フォドールはコスモポリタンで、高学歴で、都市生活者だった。著者はこれらの条件が彼のようなタイプの知識人を「庶民や労働者階級、特に田舎や小さな町に暮らす人々に対してかなり見下した考え」(156頁)に導くのではないかと推理している。
つまり、ノスタルジアに耐性のある個体とない個体があったとしても(それは出生前心理によってというよりは)生育後の環境や階層と相関するということである。
そうだろうと私も思う。そして、「田舎や小さな町に暮らす人々」の方が自分の起源について執着が強いというのもその通りだろうと思う。
「小さな町」という文字列を見たときに、私はクラーク・ケント=スーパーマンの出身地のことを思い出した。彼は惑星クリプトンから打ち出された宇宙船で「小さな町(Small ville)」の郊外のケント夫妻の農場に着陸したのであった。
スーパーマンはもう存在しない彼の故郷の星のことばかり考えており、その星の破片に触れるだけでそのスーパーパワーを失ってしまう。
そうか。わかった。スーパーマンがアメリカ人にとっての国民的ヒーローであり続けているのは、彼が「小さな町」の出身者の田舎者であるばかりか、もう存在しない故郷に病的なノスタルジアを感じている「病人」だからなのか。なるほど、そうだったのか。

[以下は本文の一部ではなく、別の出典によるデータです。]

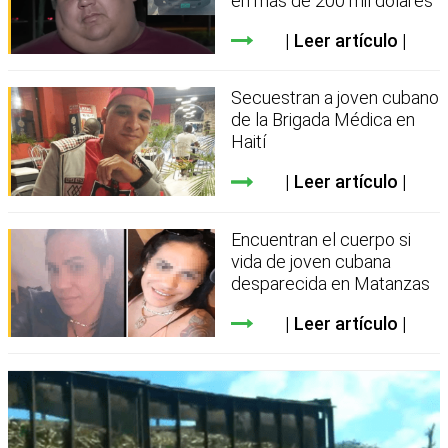
en más de 200 mil dólares
Leer artículo
Secuestran a joven cubano
de la Brigada Médica en
Haití
Leer artículo
Encuentran el cuerpo si
vida de joven cubana
desparecida en Matanzas
Leer artículo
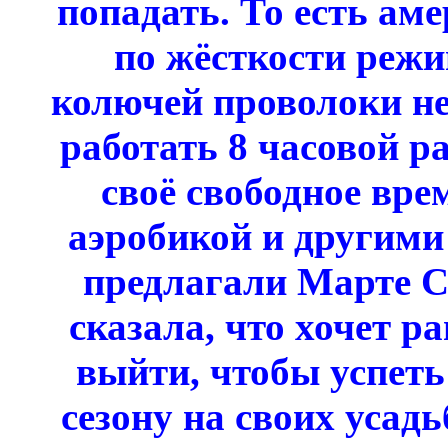
попадать. То есть а
по жёсткости режи
колючей проволоки н
работать 8 часовой ра
своё свободное вре
аэробикой и другими
предлагали Марте С
сказала, что хочет р
выйти, чтобы успеть
сезону на своих усадь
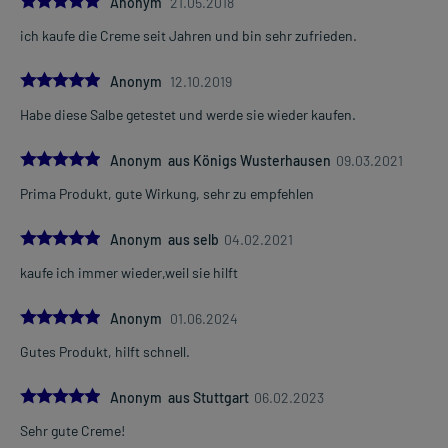
Anonym
21.05.2018
ich kaufe die Creme seit Jahren und bin sehr zufrieden.
5.0
Anonym
12.10.2019
Habe diese Salbe getestet und werde sie wieder kaufen.
5.0
Anonym aus Königs Wusterhausen
09.03.2021
Prima Produkt, gute Wirkung, sehr zu empfehlen
5.0
Anonym aus selb
04.02.2021
kaufe ich immer wieder,weil sie hilft
5.0
Anonym
01.06.2024
Gutes Produkt, hilft schnell.
5.0
Anonym aus Stuttgart
06.02.2023
Sehr gute Creme!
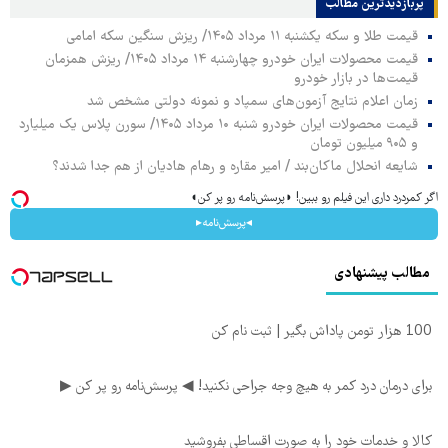
پربازدیدترین‌ مطالب
قیمت طلا و سکه یکشنبه ۱۱ مرداد ۱۴۰۵/ ریزش سنگین سکه امامی
قیمت محصولات ایران خودرو چهارشنبه ۱۴ مرداد ۱۴۰۵/ ریزش همزمان
قیمت‌ها در بازار خودرو
زمان اعلام نتایج آزمون‌های سمپاد و نمونه دولتی مشخص شد
قیمت محصولات ایران خودرو شنبه ۱۰ مرداد ۱۴۰۵/ سورن پلاس یک میلیارد
و ۹۰۵ میلیون تومان
شایعه انحلال ماکان‌بند / امیر مقاره و رهام هادیان از هم جدا شدند؟
اگر کمردرد داری این فیلم رو ببین! ◗پرسش‌نامه رو پر کن◖
◂پرسش‌نامه▸
مطالب پیشنهادی
100 هزار تومن پاداش بگیر | ثبت نام کن
برای درمان درد کمر به هیچ وجه جراحی نکنید! ◀ پرسش‌نامه رو پر کن ▶
کالا و خدمات خود را به صورت اقساطی بفروشید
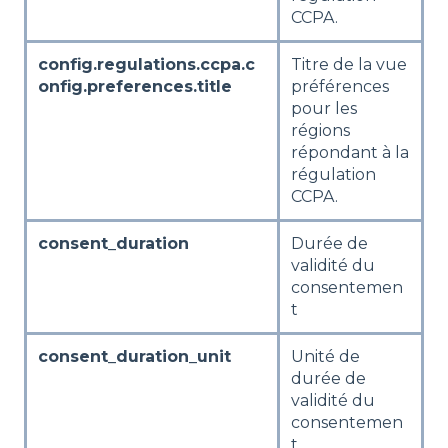
CCPA.
config.regulations.ccpa.c
Titre de la vue
onfig.preferences.title
préférences
pour les
régions
répondant à la
régulation
CCPA.
consent_duration
Durée de
validité du
consentemen
t
consent_duration_unit
Unité de
durée de
validité du
consentemen
t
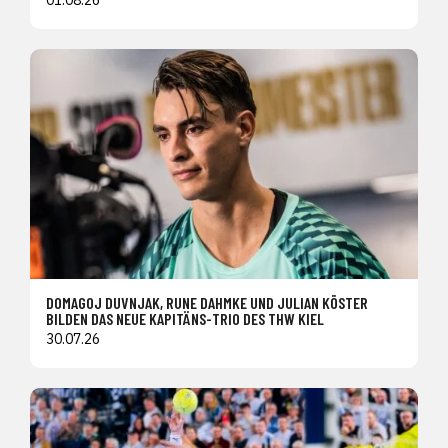
DOMAGOJ DUVNJAK, RUNE DAHMKE UND JULIAN KÖSTER
BILDEN DAS NEUE KAPITÄNS-TRIO DES THW KIEL
30.07.26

こんなところで私が一人で得心していても仕方がないけれど、この本はそういう本なのだ。読んでいるうちにふと「これに似た話を知っている」という気になるのである。だから読者のみなさんもそういう読み方をされたらよいと思う。
ノスタルジアがマーケティングに利用される時
寄り道をしていると、中身を紹介し切れないうちに紙数が尽きそうなので後は少し駆け足でご紹介する。
このあと1970年代以降にノスタルジアがどのように消費者の消費欲望を喚起したのかについてマーケティング的にたいへん興味深いエピソードが続く。私が読んでびっくりしたのはイギリスでナチスグッズが流行したという話。
それから食べ物。「今はすたれた、健康に良いとされる昔の食べ物」(165頁)への執着。この「『黄金時代』の食生活は、現代の『添加物まみれの加工食品』と頻繁に比較された」(165頁)。